** GIVEN DATA follows **

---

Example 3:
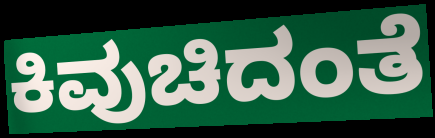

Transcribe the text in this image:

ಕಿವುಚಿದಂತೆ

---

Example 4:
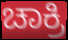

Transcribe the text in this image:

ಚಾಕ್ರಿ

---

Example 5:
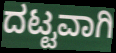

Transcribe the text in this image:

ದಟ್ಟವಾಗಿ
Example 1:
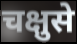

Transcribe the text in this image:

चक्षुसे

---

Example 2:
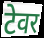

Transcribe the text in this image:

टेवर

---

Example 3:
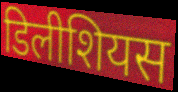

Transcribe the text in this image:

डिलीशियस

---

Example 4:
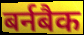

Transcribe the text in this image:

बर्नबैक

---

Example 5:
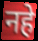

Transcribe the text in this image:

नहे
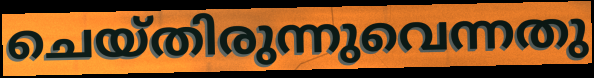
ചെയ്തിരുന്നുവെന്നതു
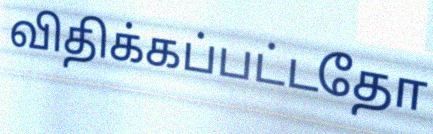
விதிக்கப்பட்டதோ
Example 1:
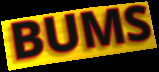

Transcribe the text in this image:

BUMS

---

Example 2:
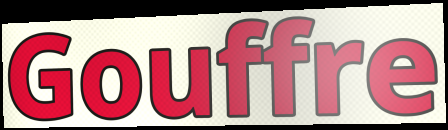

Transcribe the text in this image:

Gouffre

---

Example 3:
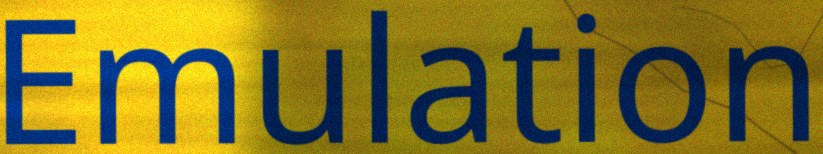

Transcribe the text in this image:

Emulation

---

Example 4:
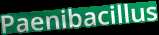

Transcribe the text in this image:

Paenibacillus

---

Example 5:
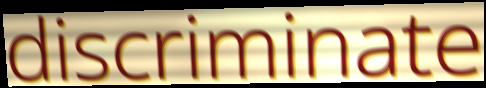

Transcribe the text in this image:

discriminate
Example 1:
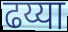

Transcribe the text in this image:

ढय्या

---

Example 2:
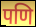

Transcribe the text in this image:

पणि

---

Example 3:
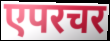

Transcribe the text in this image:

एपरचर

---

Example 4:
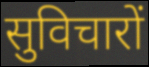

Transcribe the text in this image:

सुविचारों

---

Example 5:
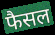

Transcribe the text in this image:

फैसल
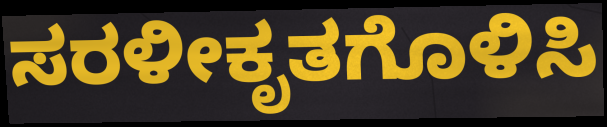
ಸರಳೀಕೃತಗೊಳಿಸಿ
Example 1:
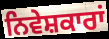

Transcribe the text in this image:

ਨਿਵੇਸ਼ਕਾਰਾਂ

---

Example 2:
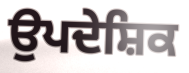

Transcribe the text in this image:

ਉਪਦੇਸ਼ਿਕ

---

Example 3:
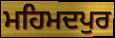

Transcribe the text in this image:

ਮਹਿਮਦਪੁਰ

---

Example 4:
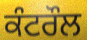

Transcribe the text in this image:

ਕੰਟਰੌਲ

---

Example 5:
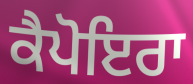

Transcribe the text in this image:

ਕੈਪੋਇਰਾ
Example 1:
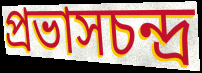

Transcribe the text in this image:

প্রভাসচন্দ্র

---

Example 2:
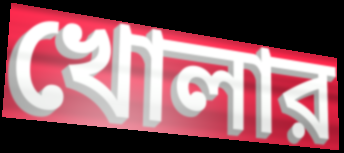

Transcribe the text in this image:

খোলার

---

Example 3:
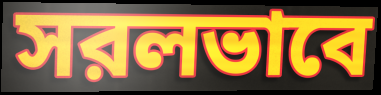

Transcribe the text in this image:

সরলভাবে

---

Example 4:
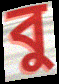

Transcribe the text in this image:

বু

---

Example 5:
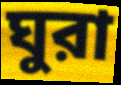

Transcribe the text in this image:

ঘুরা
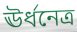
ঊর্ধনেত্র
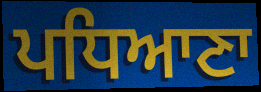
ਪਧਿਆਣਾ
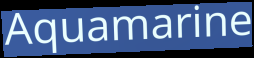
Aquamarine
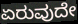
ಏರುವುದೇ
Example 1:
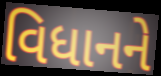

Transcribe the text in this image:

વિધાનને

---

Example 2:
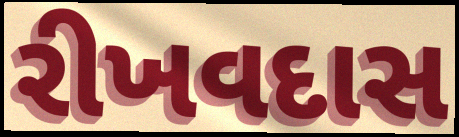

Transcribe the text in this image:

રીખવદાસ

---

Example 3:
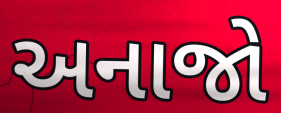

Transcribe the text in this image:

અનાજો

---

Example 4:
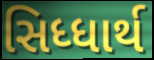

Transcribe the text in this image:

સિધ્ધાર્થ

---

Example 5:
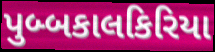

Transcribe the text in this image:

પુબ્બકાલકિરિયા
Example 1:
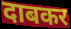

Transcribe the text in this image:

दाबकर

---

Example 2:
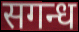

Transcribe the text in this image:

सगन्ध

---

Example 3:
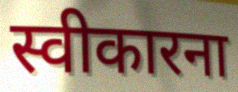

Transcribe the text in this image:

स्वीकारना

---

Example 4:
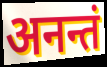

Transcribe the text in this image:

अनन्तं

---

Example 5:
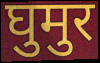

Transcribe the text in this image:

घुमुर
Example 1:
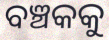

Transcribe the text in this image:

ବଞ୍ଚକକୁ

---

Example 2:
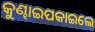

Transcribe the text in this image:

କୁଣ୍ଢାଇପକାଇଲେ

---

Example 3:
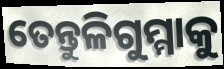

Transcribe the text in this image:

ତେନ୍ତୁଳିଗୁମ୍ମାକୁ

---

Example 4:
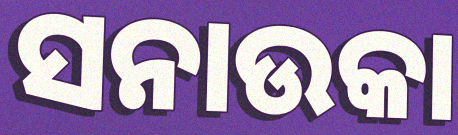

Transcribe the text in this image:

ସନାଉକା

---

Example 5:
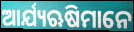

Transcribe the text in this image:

** End of GIVEN DATA **

Write out every line above exactly as it is, leaving out the pictures.

• **RESULT**
---

Example 3:

Transcribe the text in this image:

ಕಿವುಚಿದಂತೆ

---

Example 4:

Transcribe the text in this image:

ಚಾಕ್ರಿ

---

Example 5:

Transcribe the text in this image:

ದಟ್ಟವಾಗಿ
Example 1:

Transcribe the text in this image:

चक्षुसे

---

Example 2:

Transcribe the text in this image:

टेवर

---

Example 3:

Transcribe the text in this image:

डिलीशियस

---

Example 4:

Transcribe the text in this image:

बर्नबैक

---

Example 5:

Transcribe the text in this image:

नहे
ചെയ്തിരുന്നുവെന്നതു
விதிக்கப்பட்டதோ
Example 1:

Transcribe the text in this image:

BUMS

---

Example 2:

Transcribe the text in this image:

Gouffre

---

Example 3:

Transcribe the text in this image:

Emulation

---

Example 4:

Transcribe the text in this image:

Paenibacillus

---

Example 5:

Transcribe the text in this image:

discriminate
Example 1:

Transcribe the text in this image:

ढय्या

---

Example 2:

Transcribe the text in this image:

पणि

---

Example 3:

Transcribe the text in this image:

एपरचर

---

Example 4:

Transcribe the text in this image:

सुविचारों

---

Example 5:

Transcribe the text in this image:

फैसल
ಸರಳೀಕೃತಗೊಳಿಸಿ
Example 1:

Transcribe the text in this image:

ਨਿਵੇਸ਼ਕਾਰਾਂ

---

Example 2:

Transcribe the text in this image:

ਉਪਦੇਸ਼ਿਕ

---

Example 3:

Transcribe the text in this image:

ਮਹਿਮਦਪੁਰ

---

Example 4:

Transcribe the text in this image:

ਕੰਟਰੌਲ

---

Example 5:

Transcribe the text in this image:

ਕੈਪੋਇਰਾ
Example 1:

Transcribe the text in this image:

প্রভাসচন্দ্র

---

Example 2:

Transcribe the text in this image:

খোলার

---

Example 3:

Transcribe the text in this image:

সরলভাবে

---

Example 4:

Transcribe the text in this image:

বু

---

Example 5:

Transcribe the text in this image:

ঘুরা
ঊর্ধনেত্র
ਪਧਿਆਣਾ
Aquamarine
ಏರುವುದೇ
Example 1:

Transcribe the text in this image:

વિધાનને

---

Example 2:

Transcribe the text in this image:

રીખવદાસ

---

Example 3:

Transcribe the text in this image:

અનાજો

---

Example 4:

Transcribe the text in this image:

સિધ્ધાર્થ

---

Example 5:

Transcribe the text in this image:

પુબ્બકાલકિરિયા
Example 1:

Transcribe the text in this image:

दाबकर

---

Example 2:

Transcribe the text in this image:

सगन्ध

---

Example 3:

Transcribe the text in this image:

स्वीकारना

---

Example 4:

Transcribe the text in this image:

अनन्तं

---

Example 5:

Transcribe the text in this image:

घुमुर
Example 1:

Transcribe the text in this image:

ବଞ୍ଚକକୁ

---

Example 2:

Transcribe the text in this image:

କୁଣ୍ଢାଇପକାଇଲେ

---

Example 3:

Transcribe the text in this image:

ତେନ୍ତୁଳିଗୁମ୍ମାକୁ

---

Example 4:

Transcribe the text in this image:

ସନାଉକା

---

Example 5:

Transcribe the text in this image:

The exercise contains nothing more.